On 24 June 1941, two days after the German invasion of the Soviet Union, Germany occupied the city of Kovno (Kaunas) in Lithuania, following which the Germans and their Lithuanian collaborators murdered thousands of Jews in the city. In August, a ghetto was established in Kovno, in which almost 30,000 Jews were confined. The mass killings continued even after the establishment of the ghetto, and within two months, thousands of ghetto inmates had been murdered. The Aktions were discontinued in late October due to pressure from military elements and members of the German civil administration, who wanted to exploit the ghetto Jews for forced labor. The 17,000 remaining inmates were forced to work for the German war effort. Some two thousand Jews, most of them skilled artisans, were organized into "brigades" and assigned to jobs related to the war effort. Another 4,600 Jews worked in the ghetto workshops, One such workshop produced 1,000 wooden sandals per month for workers, without which they would have had to go out to work barefoot. Given no wages, the workers subsisted on starvation rations. To stay alive, the ghetto inhabitants sold off their remaining possessions and used the proceeds to buy the food that was being smuggled into the ghetto.

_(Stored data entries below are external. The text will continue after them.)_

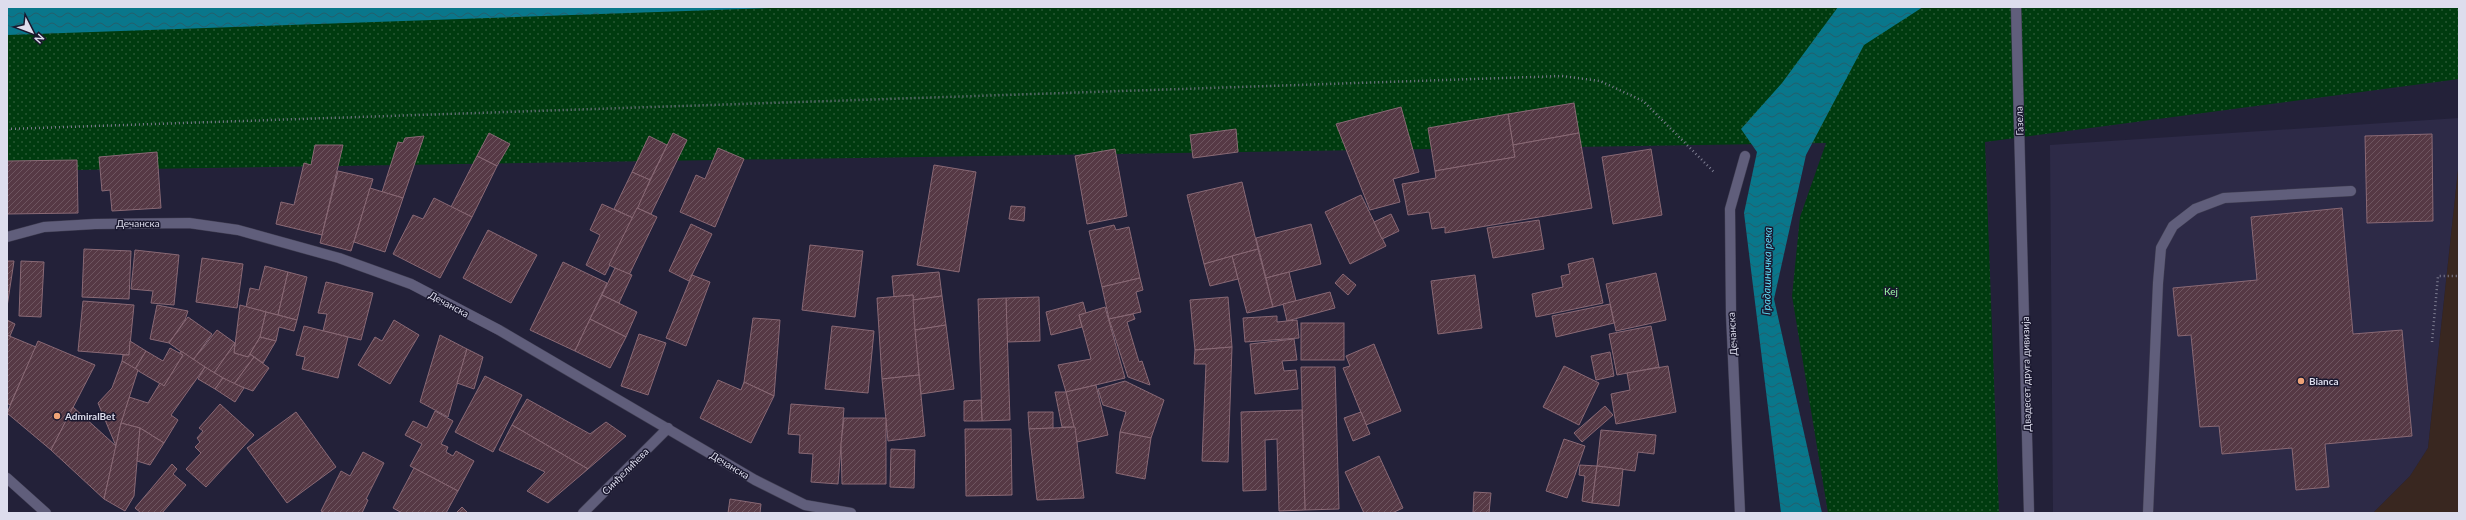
<svg xmlns="http://www.w3.org/2000/svg" width="2466" height="520" viewBox="0 0 2466 520" font-family="Lato,sans-serif">
	<style>
		.built { fill: #2d2a47 }
		.education { fill: #392720 }
		.park { fill: url(#park-dots) }
		.water { fill: url(#water-waves) }
		.building { fill: url(#building-hatch); stroke: #896975 }
		.lines { fill: none; stroke-linecap: round; stroke-linejoin: round }
		.lane-casing { stroke: #3f3d51; stroke-width: 11 }
		.street-casing { stroke: #3f3d51; stroke-width: 11 }
		.secondary-casing { stroke: #3f3d51; stroke-width: 11 }
		.path { stroke: #7d7c90; stroke-width: 2.5; stroke-dasharray: 1 3; stroke-linecap: butt }
		.lane { stroke: #605e7b; stroke-width: 10 }
		.street { stroke: #605e7b; stroke-width: 10 }
		.secondary { stroke: #605e7b; stroke-width: 10 }
		.poi-dot { fill: #efa377; stroke: #1a182f; stroke-width: 1.5 }
		.labels { text-anchor: middle; stroke-width: 3; stroke-linejoin: round; paint-order: stroke }
		.street-label { font-size: 10px; fill: #dddded; stroke: #1a182f }
		.park-label { font-size: 10px; fill: #9bf8a5; stroke: #1a182f }
		.poi-label { font-size: 10px; font-weight: bold; fill: #dddded; stroke: #1a182f; text-anchor: start }
		.water-label { font-size: 11px; font-style: italic; fill: #5fdaf5; stroke: #1a182f }
	</style>
	<defs>
		<pattern id="park-dots" width="8" height="8" patternUnits="userSpaceOnUse"><rect width="8" height="8" fill="#003b0f"/><path d="M2 2h.1M6 6h.1" fill="none" stroke="#255732" stroke-width="1.8" stroke-linecap="round"/></pattern>
		<pattern id="water-waves" width="16" height="10" patternUnits="userSpaceOnUse"><rect width="16" height="10" fill="#09778b"/><path d="M0 5q4-4 8 0t8 0" fill="none" stroke="#235f6c"/></pattern>
		<pattern id="building-hatch" width="6" height="6" patternUnits="userSpaceOnUse"><rect width="6" height="6" fill="#563945"/><path d="M-1 1l2-2M0 6l6-6M5 7l2-2" fill="none" stroke="#6e5560"/></pattern>
	</defs>
	<rect width="100%" height="100%" fill="#232139"/>
	<!-- built -->
	<polygon class="built" points="2459,118 2459,161 2428,448 2410,476 2373,513 2053,513 2050,145"/>
	<!-- education -->
	<polygon class="education" points="2459,161 2459,513 2373,513 2410,476 2428,448"/>
	<!-- park -->
	<polygon class="park" points="7,7 2459,7 2459,79 1985,142 1999,513 1828,513 1792,296 1800,217 1826,143 7,171"/>
	<!-- water -->
	<g class="water">
		<polygon points="7,7 798,7 7,35"/>
		<polygon points="1838,7 1923,7 1864,45 1806,155 1774,299 1822,513 1781,513 1744,213 1757,152 1741,129 1782,83"/>
	</g>
	<!-- building -->
	<g class="building">
		<polygon points="1574,103 1579,133 1513,145 1508,114"/>
		<polygon points="1401,107 1419,172 1393,179 1400,202 1370,210 1336,124"/>
		<polygon points="1508,114 1515,157 1435,171 1428,128"/>
		<polygon points="1236,129 1238,152 1193,158 1190,135"/>
		<polygon points="489,133 510,144 497,166 477,156"/>
		<polygon points="673,133 687,140 651,214 637,208"/>
		<polygon points="1579,133 1592,208 1445,233 1445,227 1432,229 1429,212 1408,215 1402,184 1436,178 1435,171 1515,157 1513,145"/>
		<polygon points="2432,134 2433,221 2367,223 2365,136"/>
		<polygon points="424,136 403,198 382,192 398,142 403,143 405,138"/>
		<polygon points="649,136 667,145 650,180 632,172"/>
		<polygon points="315,145 343,145 322,235 276,224 281,202 294,205 304,163 311,165"/>
		<polygon points="718,148 744,159 715,227 680,212 696,175 705,179"/>
		<polygon points="1115,149 1127,216 1087,224 1075,156"/>
		<polygon points="1651,149 1662,215 1613,224 1602,157"/>
		<polygon points="157,152 161,208 112,211 110,190 102,191 99,157"/>
		<polygon points="477,156 497,166 472,217 451,207"/>
		<polygon points="77,160 78,213 7,214 7,161"/>
		<polygon points="934,165 976,172 959,272 917,265"/>
		<polygon points="338,171 373,179 351,251 320,243"/>
		<polygon points="632,172 650,180 633,218 614,209"/>
		<polygon points="1242,182 1258,249 1204,264 1187,195"/>
		<polygon points="370,188 403,198 385,252 354,242"/>
		<polygon points="1361,195 1386,246 1350,264 1325,212"/>
		<polygon points="434,198 472,217 440,278 393,254 413,215 423,219"/>
		<polygon points="602,204 633,218 605,275 586,265 600,235 590,230"/>
		<polygon points="1011,206 1025,207 1024,221 1009,219"/>
		<polygon points="637,208 657,217 629,275 609,265"/>
		<polygon points="2342,208 2353,334 2402,330 2412,436 2325,444 2329,487 2296,490 2292,448 2222,454 2219,426 2200,427 2191,335 2178,336 2173,288 2257,280 2251,217"/>
		<polygon points="1391,214 1399,231 1382,239 1374,222"/>
		<polygon points="1539,220 1544,249 1493,258 1487,228"/>
		<polygon points="691,224 712,234 689,281 669,271"/>
		<polygon points="1311,224 1321,264 1266,278 1256,238"/>
		<polygon points="1114,225 1116,230 1129,227 1140,278 1102,287 1089,231"/>
		<polygon points="488,230 537,255 511,303 463,278"/>
		<polygon points="810,245 863,251 855,317 802,310"/>
		<polygon points="84,249 131,251 129,299 82,297"/>
		<polygon points="1258,249 1273,307 1247,313 1232,256"/>
		<polygon points="135,250 179,255 174,305 151,303 153,291 131,289"/>
		<polygon points="1232,256 1238,279 1210,286 1204,264"/>
		<polygon points="202,258 243,264 237,308 196,302"/>
		<polygon points="1593,258 1603,303 1536,317 1532,294 1563,287 1561,276 1570,274 1568,264"/>
		<polygon points="7,261 14,261 7,307"/>
		<polygon points="21,261 44,262 41,317 19,316"/>
		<polygon points="563,262 607,283 575,351 530,330"/>
		<polygon points="265,266 288,272 278,315 246,307 250,288 259,290"/>
		<polygon points="615,268 632,275 619,303 602,295"/>
		<polygon points="288,272 307,277 297,320 278,315"/>
		<polygon points="939,272 942,296 913,300 913,295 894,297 892,276"/>
		<polygon points="1289,272 1296,301 1273,307 1266,278"/>
		<polygon points="1656,273 1666,320 1616,331 1606,284"/>
		<polygon points="1343,274 1356,285 1348,295 1335,283"/>
		<polygon points="692,275 710,282 686,346 666,338"/>
		<polygon points="1475,275 1482,328 1438,334 1431,281"/>
		<polygon points="1140,278 1143,290 1136,292 1141,312 1109,319 1102,287"/>
		<polygon points="326,282 373,293 361,340 323,331 327,314 318,313"/>
		<polygon points="1330,292 1335,308 1287,321 1283,304"/>
		<polygon points="602,295 637,312 626,337 590,319"/>
		<polygon points="913,295 919,375 882,379 877,298"/>
		<polygon points="942,296 946,325 915,330 913,300"/>
		<polygon points="1039,297 1040,341 1007,342 1006,298"/>
		<polygon points="1228,297 1232,347 1195,350 1190,300"/>
		<polygon points="1006,298 1010,420 982,421 978,299"/>
		<polygon points="83,301 134,305 129,355 78,351"/>
		<polygon points="1083,302 1086,313 1079,315 1082,327 1051,335 1046,312"/>
		<polygon points="1610,304 1614,323 1556,337 1552,316"/>
		<polygon points="157,305 188,311 185,320 169,343 150,339"/>
		<polygon points="240,305 266,312 260,337 248,357 234,353"/>
		<polygon points="1105,307 1125,378 1066,392 1058,365 1091,359 1079,315"/>
		<polygon points="266,312 297,320 294,331 279,327 276,341 260,337"/>
		<polygon points="1133,314 1135,319 1127,322 1139,362 1142,361 1150,385 1128,377 1109,319"/>
		<polygon points="1277,316 1277,322 1297,320 1299,338 1245,342 1243,318"/>
		<polygon points="188,317 212,334 193,360 169,343"/>
		<polygon points="753,318 780,320 774,396 744,382"/>
		<polygon points="590,319 626,337 610,368 575,351"/>
		<polygon points="7,320 15,324 10,336 7,335"/>
		<polygon points="394,320 419,335 390,384 358,365 375,337 382,341"/>
		<rect x="1301" y="323" width="43" height="37"/>
		<polygon points="946,325 954,389 921,394 915,330"/>
		<polygon points="304,326 348,337 338,378 302,369 305,357 296,355"/>
		<polygon points="832,326 874,331 868,393 825,389"/>
		<polygon points="1651,326 1659,367 1617,375 1609,334"/>
		<polygon points="217,330 235,343 214,373 193,360"/>
		<polygon points="639,334 666,343 648,395 621,386"/>
		<polygon points="7,335 36,347 10,405 7,403"/>
		<polygon points="440,335 467,349 448,417 420,402"/>
		<polygon points="260,337 276,341 263,363 250,354"/>
		<polygon points="1294,339 1297,360 1282,361 1284,371 1296,370 1298,389 1255,394 1250,344"/>
		<polygon points="38,341 95,365 51,450 7,413"/>
		<polygon points="130,341 146,351 135,369 122,361 123,355 129,355"/>
		<polygon points="235,343 234,353 248,357 250,354 254,357 234,384 214,373"/>
		<polygon points="1374,344 1401,411 1366,425 1343,368 1350,366 1346,356"/>
		<polygon points="1232,347 1228,462 1202,461 1206,364 1194,364 1195,350"/>
		<polygon points="170,348 183,355 164,386 135,369 146,351 163,361"/>
		<polygon points="467,349 483,357 474,389 457,383"/>
		<polygon points="181,351 205,367 171,415 178,420 164,443 140,428 121,423 129,397 148,403 160,383 164,386 183,355 180,353"/>
		<polygon points="1610,352 1614,376 1596,380 1591,356"/>
		<polygon points="254,357 269,368 253,391 234,384"/>
		<polygon points="122,361 138,370 121,423 116,446 98,403 112,388"/>
		<polygon points="1564,366 1599,383 1579,425 1543,407"/>
		<polygon points="1668,366 1676,412 1616,424 1611,394 1630,390 1627,373"/>
		<polygon points="205,367 223,378 215,389 198,379"/>
		<polygon points="1301,367 1335,367 1339,509 1305,510"/>
		<polygon points="919,375 925,436 888,441 882,379"/>
		<polygon points="485,376 522,395 493,452 455,432"/>
		<polygon points="223,378 244,388 235,402 215,389"/>
		<polygon points="718,380 741,390 744,382 774,396 751,443 700,418"/>
		<polygon points="1125,381 1164,400 1151,438 1120,432 1126,412 1103,405 1098,389"/>
		<polygon points="1096,385 1108,435 1077,442 1066,392"/>
		<polygon points="1055,392 1066,392 1074,427 1062,427"/>
		<polygon points="527,399 590,434 606,422 626,436 588,469 512,425"/>
		<polygon points="981,400 982,421 964,421 964,401"/>
		<polygon points="220,404 254,435 206,487 186,469 201,453 195,447 200,442 197,438 203,431 199,428"/>
		<polygon points="791,404 844,408 838,484 811,482 813,454 799,453 800,435 788,434"/>
		<polygon points="1605,406 1613,415 1582,442 1574,433"/>
		<polygon points="73,407 116,446 104,499 51,450"/>
		<polygon points="1302,410 1305,510 1279,511 1277,439 1265,440 1266,490 1243,491 1241,412"/>
		<polygon points="435,411 453,421 441,444 448,447 446,452 453,456 456,451 474,461 458,491 410,466 422,444 405,435 413,421 427,428"/>
		<polygon points="296,412 336,467 287,503 247,448"/>
		<polygon points="1028,412 1053,412 1053,428 1029,429"/>
		<polygon points="1361,412 1370,434 1353,441 1344,418"/>
		<polygon points="844,418 886,418 886,484 842,484 841,444"/>
		<polygon points="121,423 140,428 134,496 125,511 104,499"/>
		<polygon points="512,425 588,469 548,503 527,491 545,472 499,450"/>
		<polygon points="1075,427 1084,498 1037,500 1029,429"/>
		<polygon points="140,428 164,443 150,465 137,461"/>
		<polygon points="965,429 1011,429 1012,495 966,496"/>
		<polygon points="1601,430 1656,435 1654,454 1638,452 1635,471 1597,466"/>
		<polygon points="1120,432 1151,438 1145,479 1116,473"/>
		<polygon points="1564,439 1585,446 1567,498 1546,491"/>
		<polygon points="891,449 915,450 914,488 890,487"/>
		<polygon points="363,452 384,463 366,499 368,500 362,513 325,513 321,511 341,471 350,476"/>
		<polygon points="1379,456 1403,508 1392,513 1364,513 1345,472"/>
		<polygon points="172,464 177,469 173,474 186,485 162,513 141,513 135,508"/>
		<polygon points="1580,465 1597,466 1592,503 1582,501 1585,476 1579,475"/>
		<polygon points="1597,466 1623,469 1619,506 1592,503"/>
		<polygon points="414,468 458,491 446,513 402,513 393,508"/>
		<polygon points="1474,492 1491,493 1489,513 1473,513"/>
		<polygon points="730,499 761,504 760,513 728,513"/>
		<polygon points="462,507 468,513 456,513"/>
	</g>
	<g class="lines">
		<defs>
			<polyline id="lane" points="2148,513 2158,283 2161,248 2173,226 2195,209 2224,198 2351,191"/>
			<g id="street">
				<polyline points="7,237 44,227 95,224 189,223 238,230 339,258 411,284 499,330 755,480 805,505 851,513"/>
				<polyline points="583,513 668,428"/>
				<polyline points="1740,513 1731,314 1730,209 1745,156"/>
			</g>
			<g id="secondary">
				<polyline points="2016,7 2029,513"/>
				<polyline points="7,478 46,513"/>
			</g>
		</defs>
		<!-- lane casing -->
		<use href="#lane" class="lane-casing"/>
		<!-- street casing -->
		<use href="#street" class="street-casing"/>
		<!-- secondary casing -->
		<use href="#secondary" class="secondary-casing"/>
		<!-- path -->
		<g class="path">
			<polyline points="7,129 1562,76 1600,81 1643,101 1715,173"/>
			<polyline points="2432,342 2438,276 2459,276"/>
		</g>
		<!-- lane -->
		<use href="#lane" class="lane"/>
		<!-- street -->
		<use href="#street" class="street"/>
		<!-- secondary -->
		<use href="#secondary" class="secondary"/>
	</g>
	<!-- markers -->
	<g class="poi-dot">
		<circle cx="2301" cy="381" r="4"/>
		<circle cx="57" cy="416" r="4"/>
	</g>
	<g class="labels">
		<!-- street labels -->
		<g class="street-label">
			<text transform="translate(2019 121) rotate(-92)" y="4">Газела</text>
			<text x="138" y="227">Дечанска</text>
			<text transform="translate(449 304) rotate(28)" y="4">Дечанска</text>
			<text transform="translate(1732 334) rotate(-93)" y="4">Дечанска</text>
			<text transform="translate(2026 374) rotate(-91)" y="4">Двадесет друга дивизија</text>
			<text transform="translate(730 465) rotate(31)" y="4">Дечанска</text>
			<text transform="translate(625 471) rotate(-45)" y="4">Синђелићева</text>
		</g>
		<!-- park labels -->
		<g class="park-label">
			<text x="1891" y="295">Кеј</text>
		</g>
		<!-- poi labels -->
		<g class="poi-label">
			<text x="2309" y="385">Bianca</text>
			<text x="65" y="420">AdmiralBet</text>
		</g>
		<!-- water labels -->
		<g class="water-label">
			<text transform="translate(1767 271) rotate(-89)" y="4">Градашничка река</text>
		</g>
	</g>
	<!-- border -->
	<rect width="2466" height="520" fill="none" stroke="#dddded" stroke-width="16"/>
	<!-- north arrow -->
	<g transform="translate(32 32) rotate(132)" stroke="#1a182f" stroke-width="3" paint-order="stroke">
	<path d="M0-3L7 15L0 10L-7 15Z" fill="#dddded"/>
	<text y="-6" font-size="11" font-weight="bold" text-anchor="middle" fill="#dddded">N</text>
	</g>
</svg>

In an effort to compensate the workers in some way, the workshops established bakeries where workers could bake their own bread. The Judenrat encouraged the opening of secret bakeries in the ghetto, and even maintained a clandestine flour mill. The desperate hunger raging in the ghetto led to the planting of agricultural gardens, which were guarded in order to ensure that those most in need would benefit from the produce.
The welfare department of the Judenrat also ran a soup kitchen, where hundreds of people would receive a lunch of watery soup each day.
According to the Memorial Book for Lithuanian Jewry, 70-80% of Jews in the ghetto would eat one watery, tasteless dish for lunch, consisting of some potatoes, barley and beans. This dish was known in the ghetto as "Yoshnik" (pigswill). In spite of this, people in the ghetto did not die of hunger in the streets.
In March 1944, the Aktions recommenced in the Kovno ghetto. In July 1944, with the approach of the Red Army, the Germans started to evacuate the Jews from the ghetto and labor camps to Germany. Thousands of Jews hid in bunkers inside the ghetto. Retreating from Kovno, the Germans took those Jews whose hiding places were discovered with them for forced labor, and murdered some 1,500 Jews when bombing and burning down the ghetto dwellings. Only several dozen survived.
The Red Army liberated Kovno on 1 August 1944, three weeks after the liquidation of the ghetto. In total, some 3,000 Kovno Jews survived the Holocaust. 2,500 were liberated in Germany, and 500 survived with the partisans and in hiding.